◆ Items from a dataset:
= Beginning of Section =

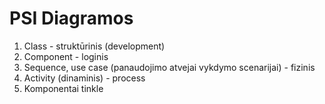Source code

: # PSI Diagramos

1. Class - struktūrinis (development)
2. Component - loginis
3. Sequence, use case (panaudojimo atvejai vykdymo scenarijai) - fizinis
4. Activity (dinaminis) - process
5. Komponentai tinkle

= End of Section =
= Beginning of Section =

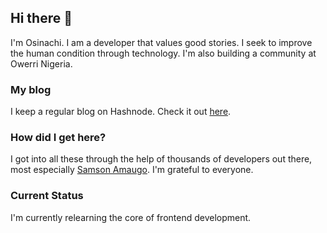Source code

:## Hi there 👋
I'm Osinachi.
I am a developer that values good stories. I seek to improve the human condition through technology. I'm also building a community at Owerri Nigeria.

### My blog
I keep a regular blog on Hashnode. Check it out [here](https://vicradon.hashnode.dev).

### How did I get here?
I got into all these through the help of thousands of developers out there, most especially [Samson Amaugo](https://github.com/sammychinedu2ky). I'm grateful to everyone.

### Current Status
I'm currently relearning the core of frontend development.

= End of Section =
= Beginning of Section =

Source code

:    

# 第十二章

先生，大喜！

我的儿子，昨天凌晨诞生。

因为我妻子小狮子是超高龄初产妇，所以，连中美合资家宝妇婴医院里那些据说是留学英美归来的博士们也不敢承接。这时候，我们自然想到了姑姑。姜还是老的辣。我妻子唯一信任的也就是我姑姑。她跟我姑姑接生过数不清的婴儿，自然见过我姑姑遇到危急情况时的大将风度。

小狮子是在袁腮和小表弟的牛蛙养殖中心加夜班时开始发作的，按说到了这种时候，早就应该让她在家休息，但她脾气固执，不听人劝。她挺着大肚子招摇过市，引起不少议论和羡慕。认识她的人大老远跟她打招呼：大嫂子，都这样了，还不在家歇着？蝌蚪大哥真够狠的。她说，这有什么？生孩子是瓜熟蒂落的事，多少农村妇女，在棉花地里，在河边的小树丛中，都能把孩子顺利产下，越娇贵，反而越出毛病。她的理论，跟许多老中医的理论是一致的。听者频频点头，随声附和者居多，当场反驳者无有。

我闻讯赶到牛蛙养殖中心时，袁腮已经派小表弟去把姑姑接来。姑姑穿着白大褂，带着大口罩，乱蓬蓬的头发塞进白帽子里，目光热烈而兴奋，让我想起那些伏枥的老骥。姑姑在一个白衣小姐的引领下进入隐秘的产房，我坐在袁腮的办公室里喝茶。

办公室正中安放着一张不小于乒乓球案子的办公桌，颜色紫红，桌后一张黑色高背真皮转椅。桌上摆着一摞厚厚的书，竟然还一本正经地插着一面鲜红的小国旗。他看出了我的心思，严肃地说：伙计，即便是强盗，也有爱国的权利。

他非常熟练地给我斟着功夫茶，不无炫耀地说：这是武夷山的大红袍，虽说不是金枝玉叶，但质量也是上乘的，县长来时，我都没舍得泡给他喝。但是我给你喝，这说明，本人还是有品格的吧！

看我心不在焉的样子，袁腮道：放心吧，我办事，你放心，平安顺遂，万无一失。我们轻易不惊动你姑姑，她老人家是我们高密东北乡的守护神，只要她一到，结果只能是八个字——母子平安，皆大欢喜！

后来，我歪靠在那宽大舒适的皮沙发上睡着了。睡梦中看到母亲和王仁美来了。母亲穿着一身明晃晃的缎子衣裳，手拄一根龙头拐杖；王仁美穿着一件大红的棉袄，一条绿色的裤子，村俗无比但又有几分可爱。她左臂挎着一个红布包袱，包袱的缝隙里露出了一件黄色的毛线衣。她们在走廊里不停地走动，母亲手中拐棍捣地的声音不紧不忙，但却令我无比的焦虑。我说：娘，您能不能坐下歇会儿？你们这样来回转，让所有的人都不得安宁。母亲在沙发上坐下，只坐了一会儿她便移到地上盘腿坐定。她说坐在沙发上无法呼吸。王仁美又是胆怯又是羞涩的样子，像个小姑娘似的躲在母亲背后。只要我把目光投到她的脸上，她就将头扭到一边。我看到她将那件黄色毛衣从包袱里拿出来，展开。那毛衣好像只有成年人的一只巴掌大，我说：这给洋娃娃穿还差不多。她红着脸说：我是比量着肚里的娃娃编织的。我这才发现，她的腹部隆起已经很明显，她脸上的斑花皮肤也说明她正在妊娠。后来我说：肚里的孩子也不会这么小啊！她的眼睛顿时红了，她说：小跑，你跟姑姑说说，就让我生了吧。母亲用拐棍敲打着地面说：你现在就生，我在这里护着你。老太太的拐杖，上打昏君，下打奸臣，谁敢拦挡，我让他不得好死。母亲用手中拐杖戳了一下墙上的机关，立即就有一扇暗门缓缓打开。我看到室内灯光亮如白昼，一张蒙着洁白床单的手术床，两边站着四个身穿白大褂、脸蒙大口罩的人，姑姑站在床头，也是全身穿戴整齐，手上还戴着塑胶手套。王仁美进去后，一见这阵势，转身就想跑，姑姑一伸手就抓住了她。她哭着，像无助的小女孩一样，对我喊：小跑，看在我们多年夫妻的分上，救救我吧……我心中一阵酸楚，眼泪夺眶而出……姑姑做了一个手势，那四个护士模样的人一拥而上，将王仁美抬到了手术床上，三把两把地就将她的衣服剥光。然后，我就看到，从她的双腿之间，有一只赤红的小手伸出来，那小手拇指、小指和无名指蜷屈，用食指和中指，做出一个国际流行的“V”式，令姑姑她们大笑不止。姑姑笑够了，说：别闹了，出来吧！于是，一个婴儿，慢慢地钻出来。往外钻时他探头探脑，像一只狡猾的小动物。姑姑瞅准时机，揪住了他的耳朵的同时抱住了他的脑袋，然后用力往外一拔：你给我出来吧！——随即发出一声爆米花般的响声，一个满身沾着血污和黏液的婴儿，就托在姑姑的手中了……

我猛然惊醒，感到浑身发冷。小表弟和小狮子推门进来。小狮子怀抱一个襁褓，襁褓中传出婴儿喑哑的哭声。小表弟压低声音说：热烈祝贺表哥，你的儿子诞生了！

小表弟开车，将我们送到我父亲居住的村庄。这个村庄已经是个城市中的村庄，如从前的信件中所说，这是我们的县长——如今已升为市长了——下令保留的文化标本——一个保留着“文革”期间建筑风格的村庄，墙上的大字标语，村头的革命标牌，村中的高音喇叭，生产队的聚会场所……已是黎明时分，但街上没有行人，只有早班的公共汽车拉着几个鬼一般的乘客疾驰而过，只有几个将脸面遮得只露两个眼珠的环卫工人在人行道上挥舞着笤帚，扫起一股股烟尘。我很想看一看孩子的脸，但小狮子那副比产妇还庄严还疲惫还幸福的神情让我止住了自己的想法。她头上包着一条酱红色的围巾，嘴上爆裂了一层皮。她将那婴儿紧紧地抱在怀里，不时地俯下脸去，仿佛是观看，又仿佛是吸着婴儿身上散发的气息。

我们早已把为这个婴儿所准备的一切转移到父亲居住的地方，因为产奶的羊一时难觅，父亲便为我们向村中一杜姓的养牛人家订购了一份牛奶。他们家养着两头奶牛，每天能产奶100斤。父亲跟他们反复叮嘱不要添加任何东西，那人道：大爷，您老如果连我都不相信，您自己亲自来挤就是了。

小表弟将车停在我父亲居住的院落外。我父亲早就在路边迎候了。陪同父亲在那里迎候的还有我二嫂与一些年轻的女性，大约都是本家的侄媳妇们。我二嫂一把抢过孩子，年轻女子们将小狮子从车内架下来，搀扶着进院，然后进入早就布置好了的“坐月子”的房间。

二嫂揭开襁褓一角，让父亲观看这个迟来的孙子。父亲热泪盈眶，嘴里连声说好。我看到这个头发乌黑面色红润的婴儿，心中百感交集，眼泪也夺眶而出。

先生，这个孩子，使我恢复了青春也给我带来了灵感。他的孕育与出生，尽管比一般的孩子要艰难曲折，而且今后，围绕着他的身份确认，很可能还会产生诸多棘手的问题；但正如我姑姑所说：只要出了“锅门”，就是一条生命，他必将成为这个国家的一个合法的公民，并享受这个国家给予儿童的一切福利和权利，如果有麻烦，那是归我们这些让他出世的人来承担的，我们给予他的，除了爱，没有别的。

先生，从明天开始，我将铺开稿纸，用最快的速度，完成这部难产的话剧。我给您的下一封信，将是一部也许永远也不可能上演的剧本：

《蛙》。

= End of Section =

◆ About this exercise: Copy word for word everything in the material from the line containing "1. Class - struktūrinis (development)" down to the line containing "5. Komponentai tinkle", including both of those lines.

◆ Answer for the task:
1. Class - struktūrinis (development)
2. Component - loginis
3. Sequence, use case (panaudojimo atvejai vykdymo scenarijai) - fizinis
4. Activity (dinaminis) - process
5. Komponentai tinkle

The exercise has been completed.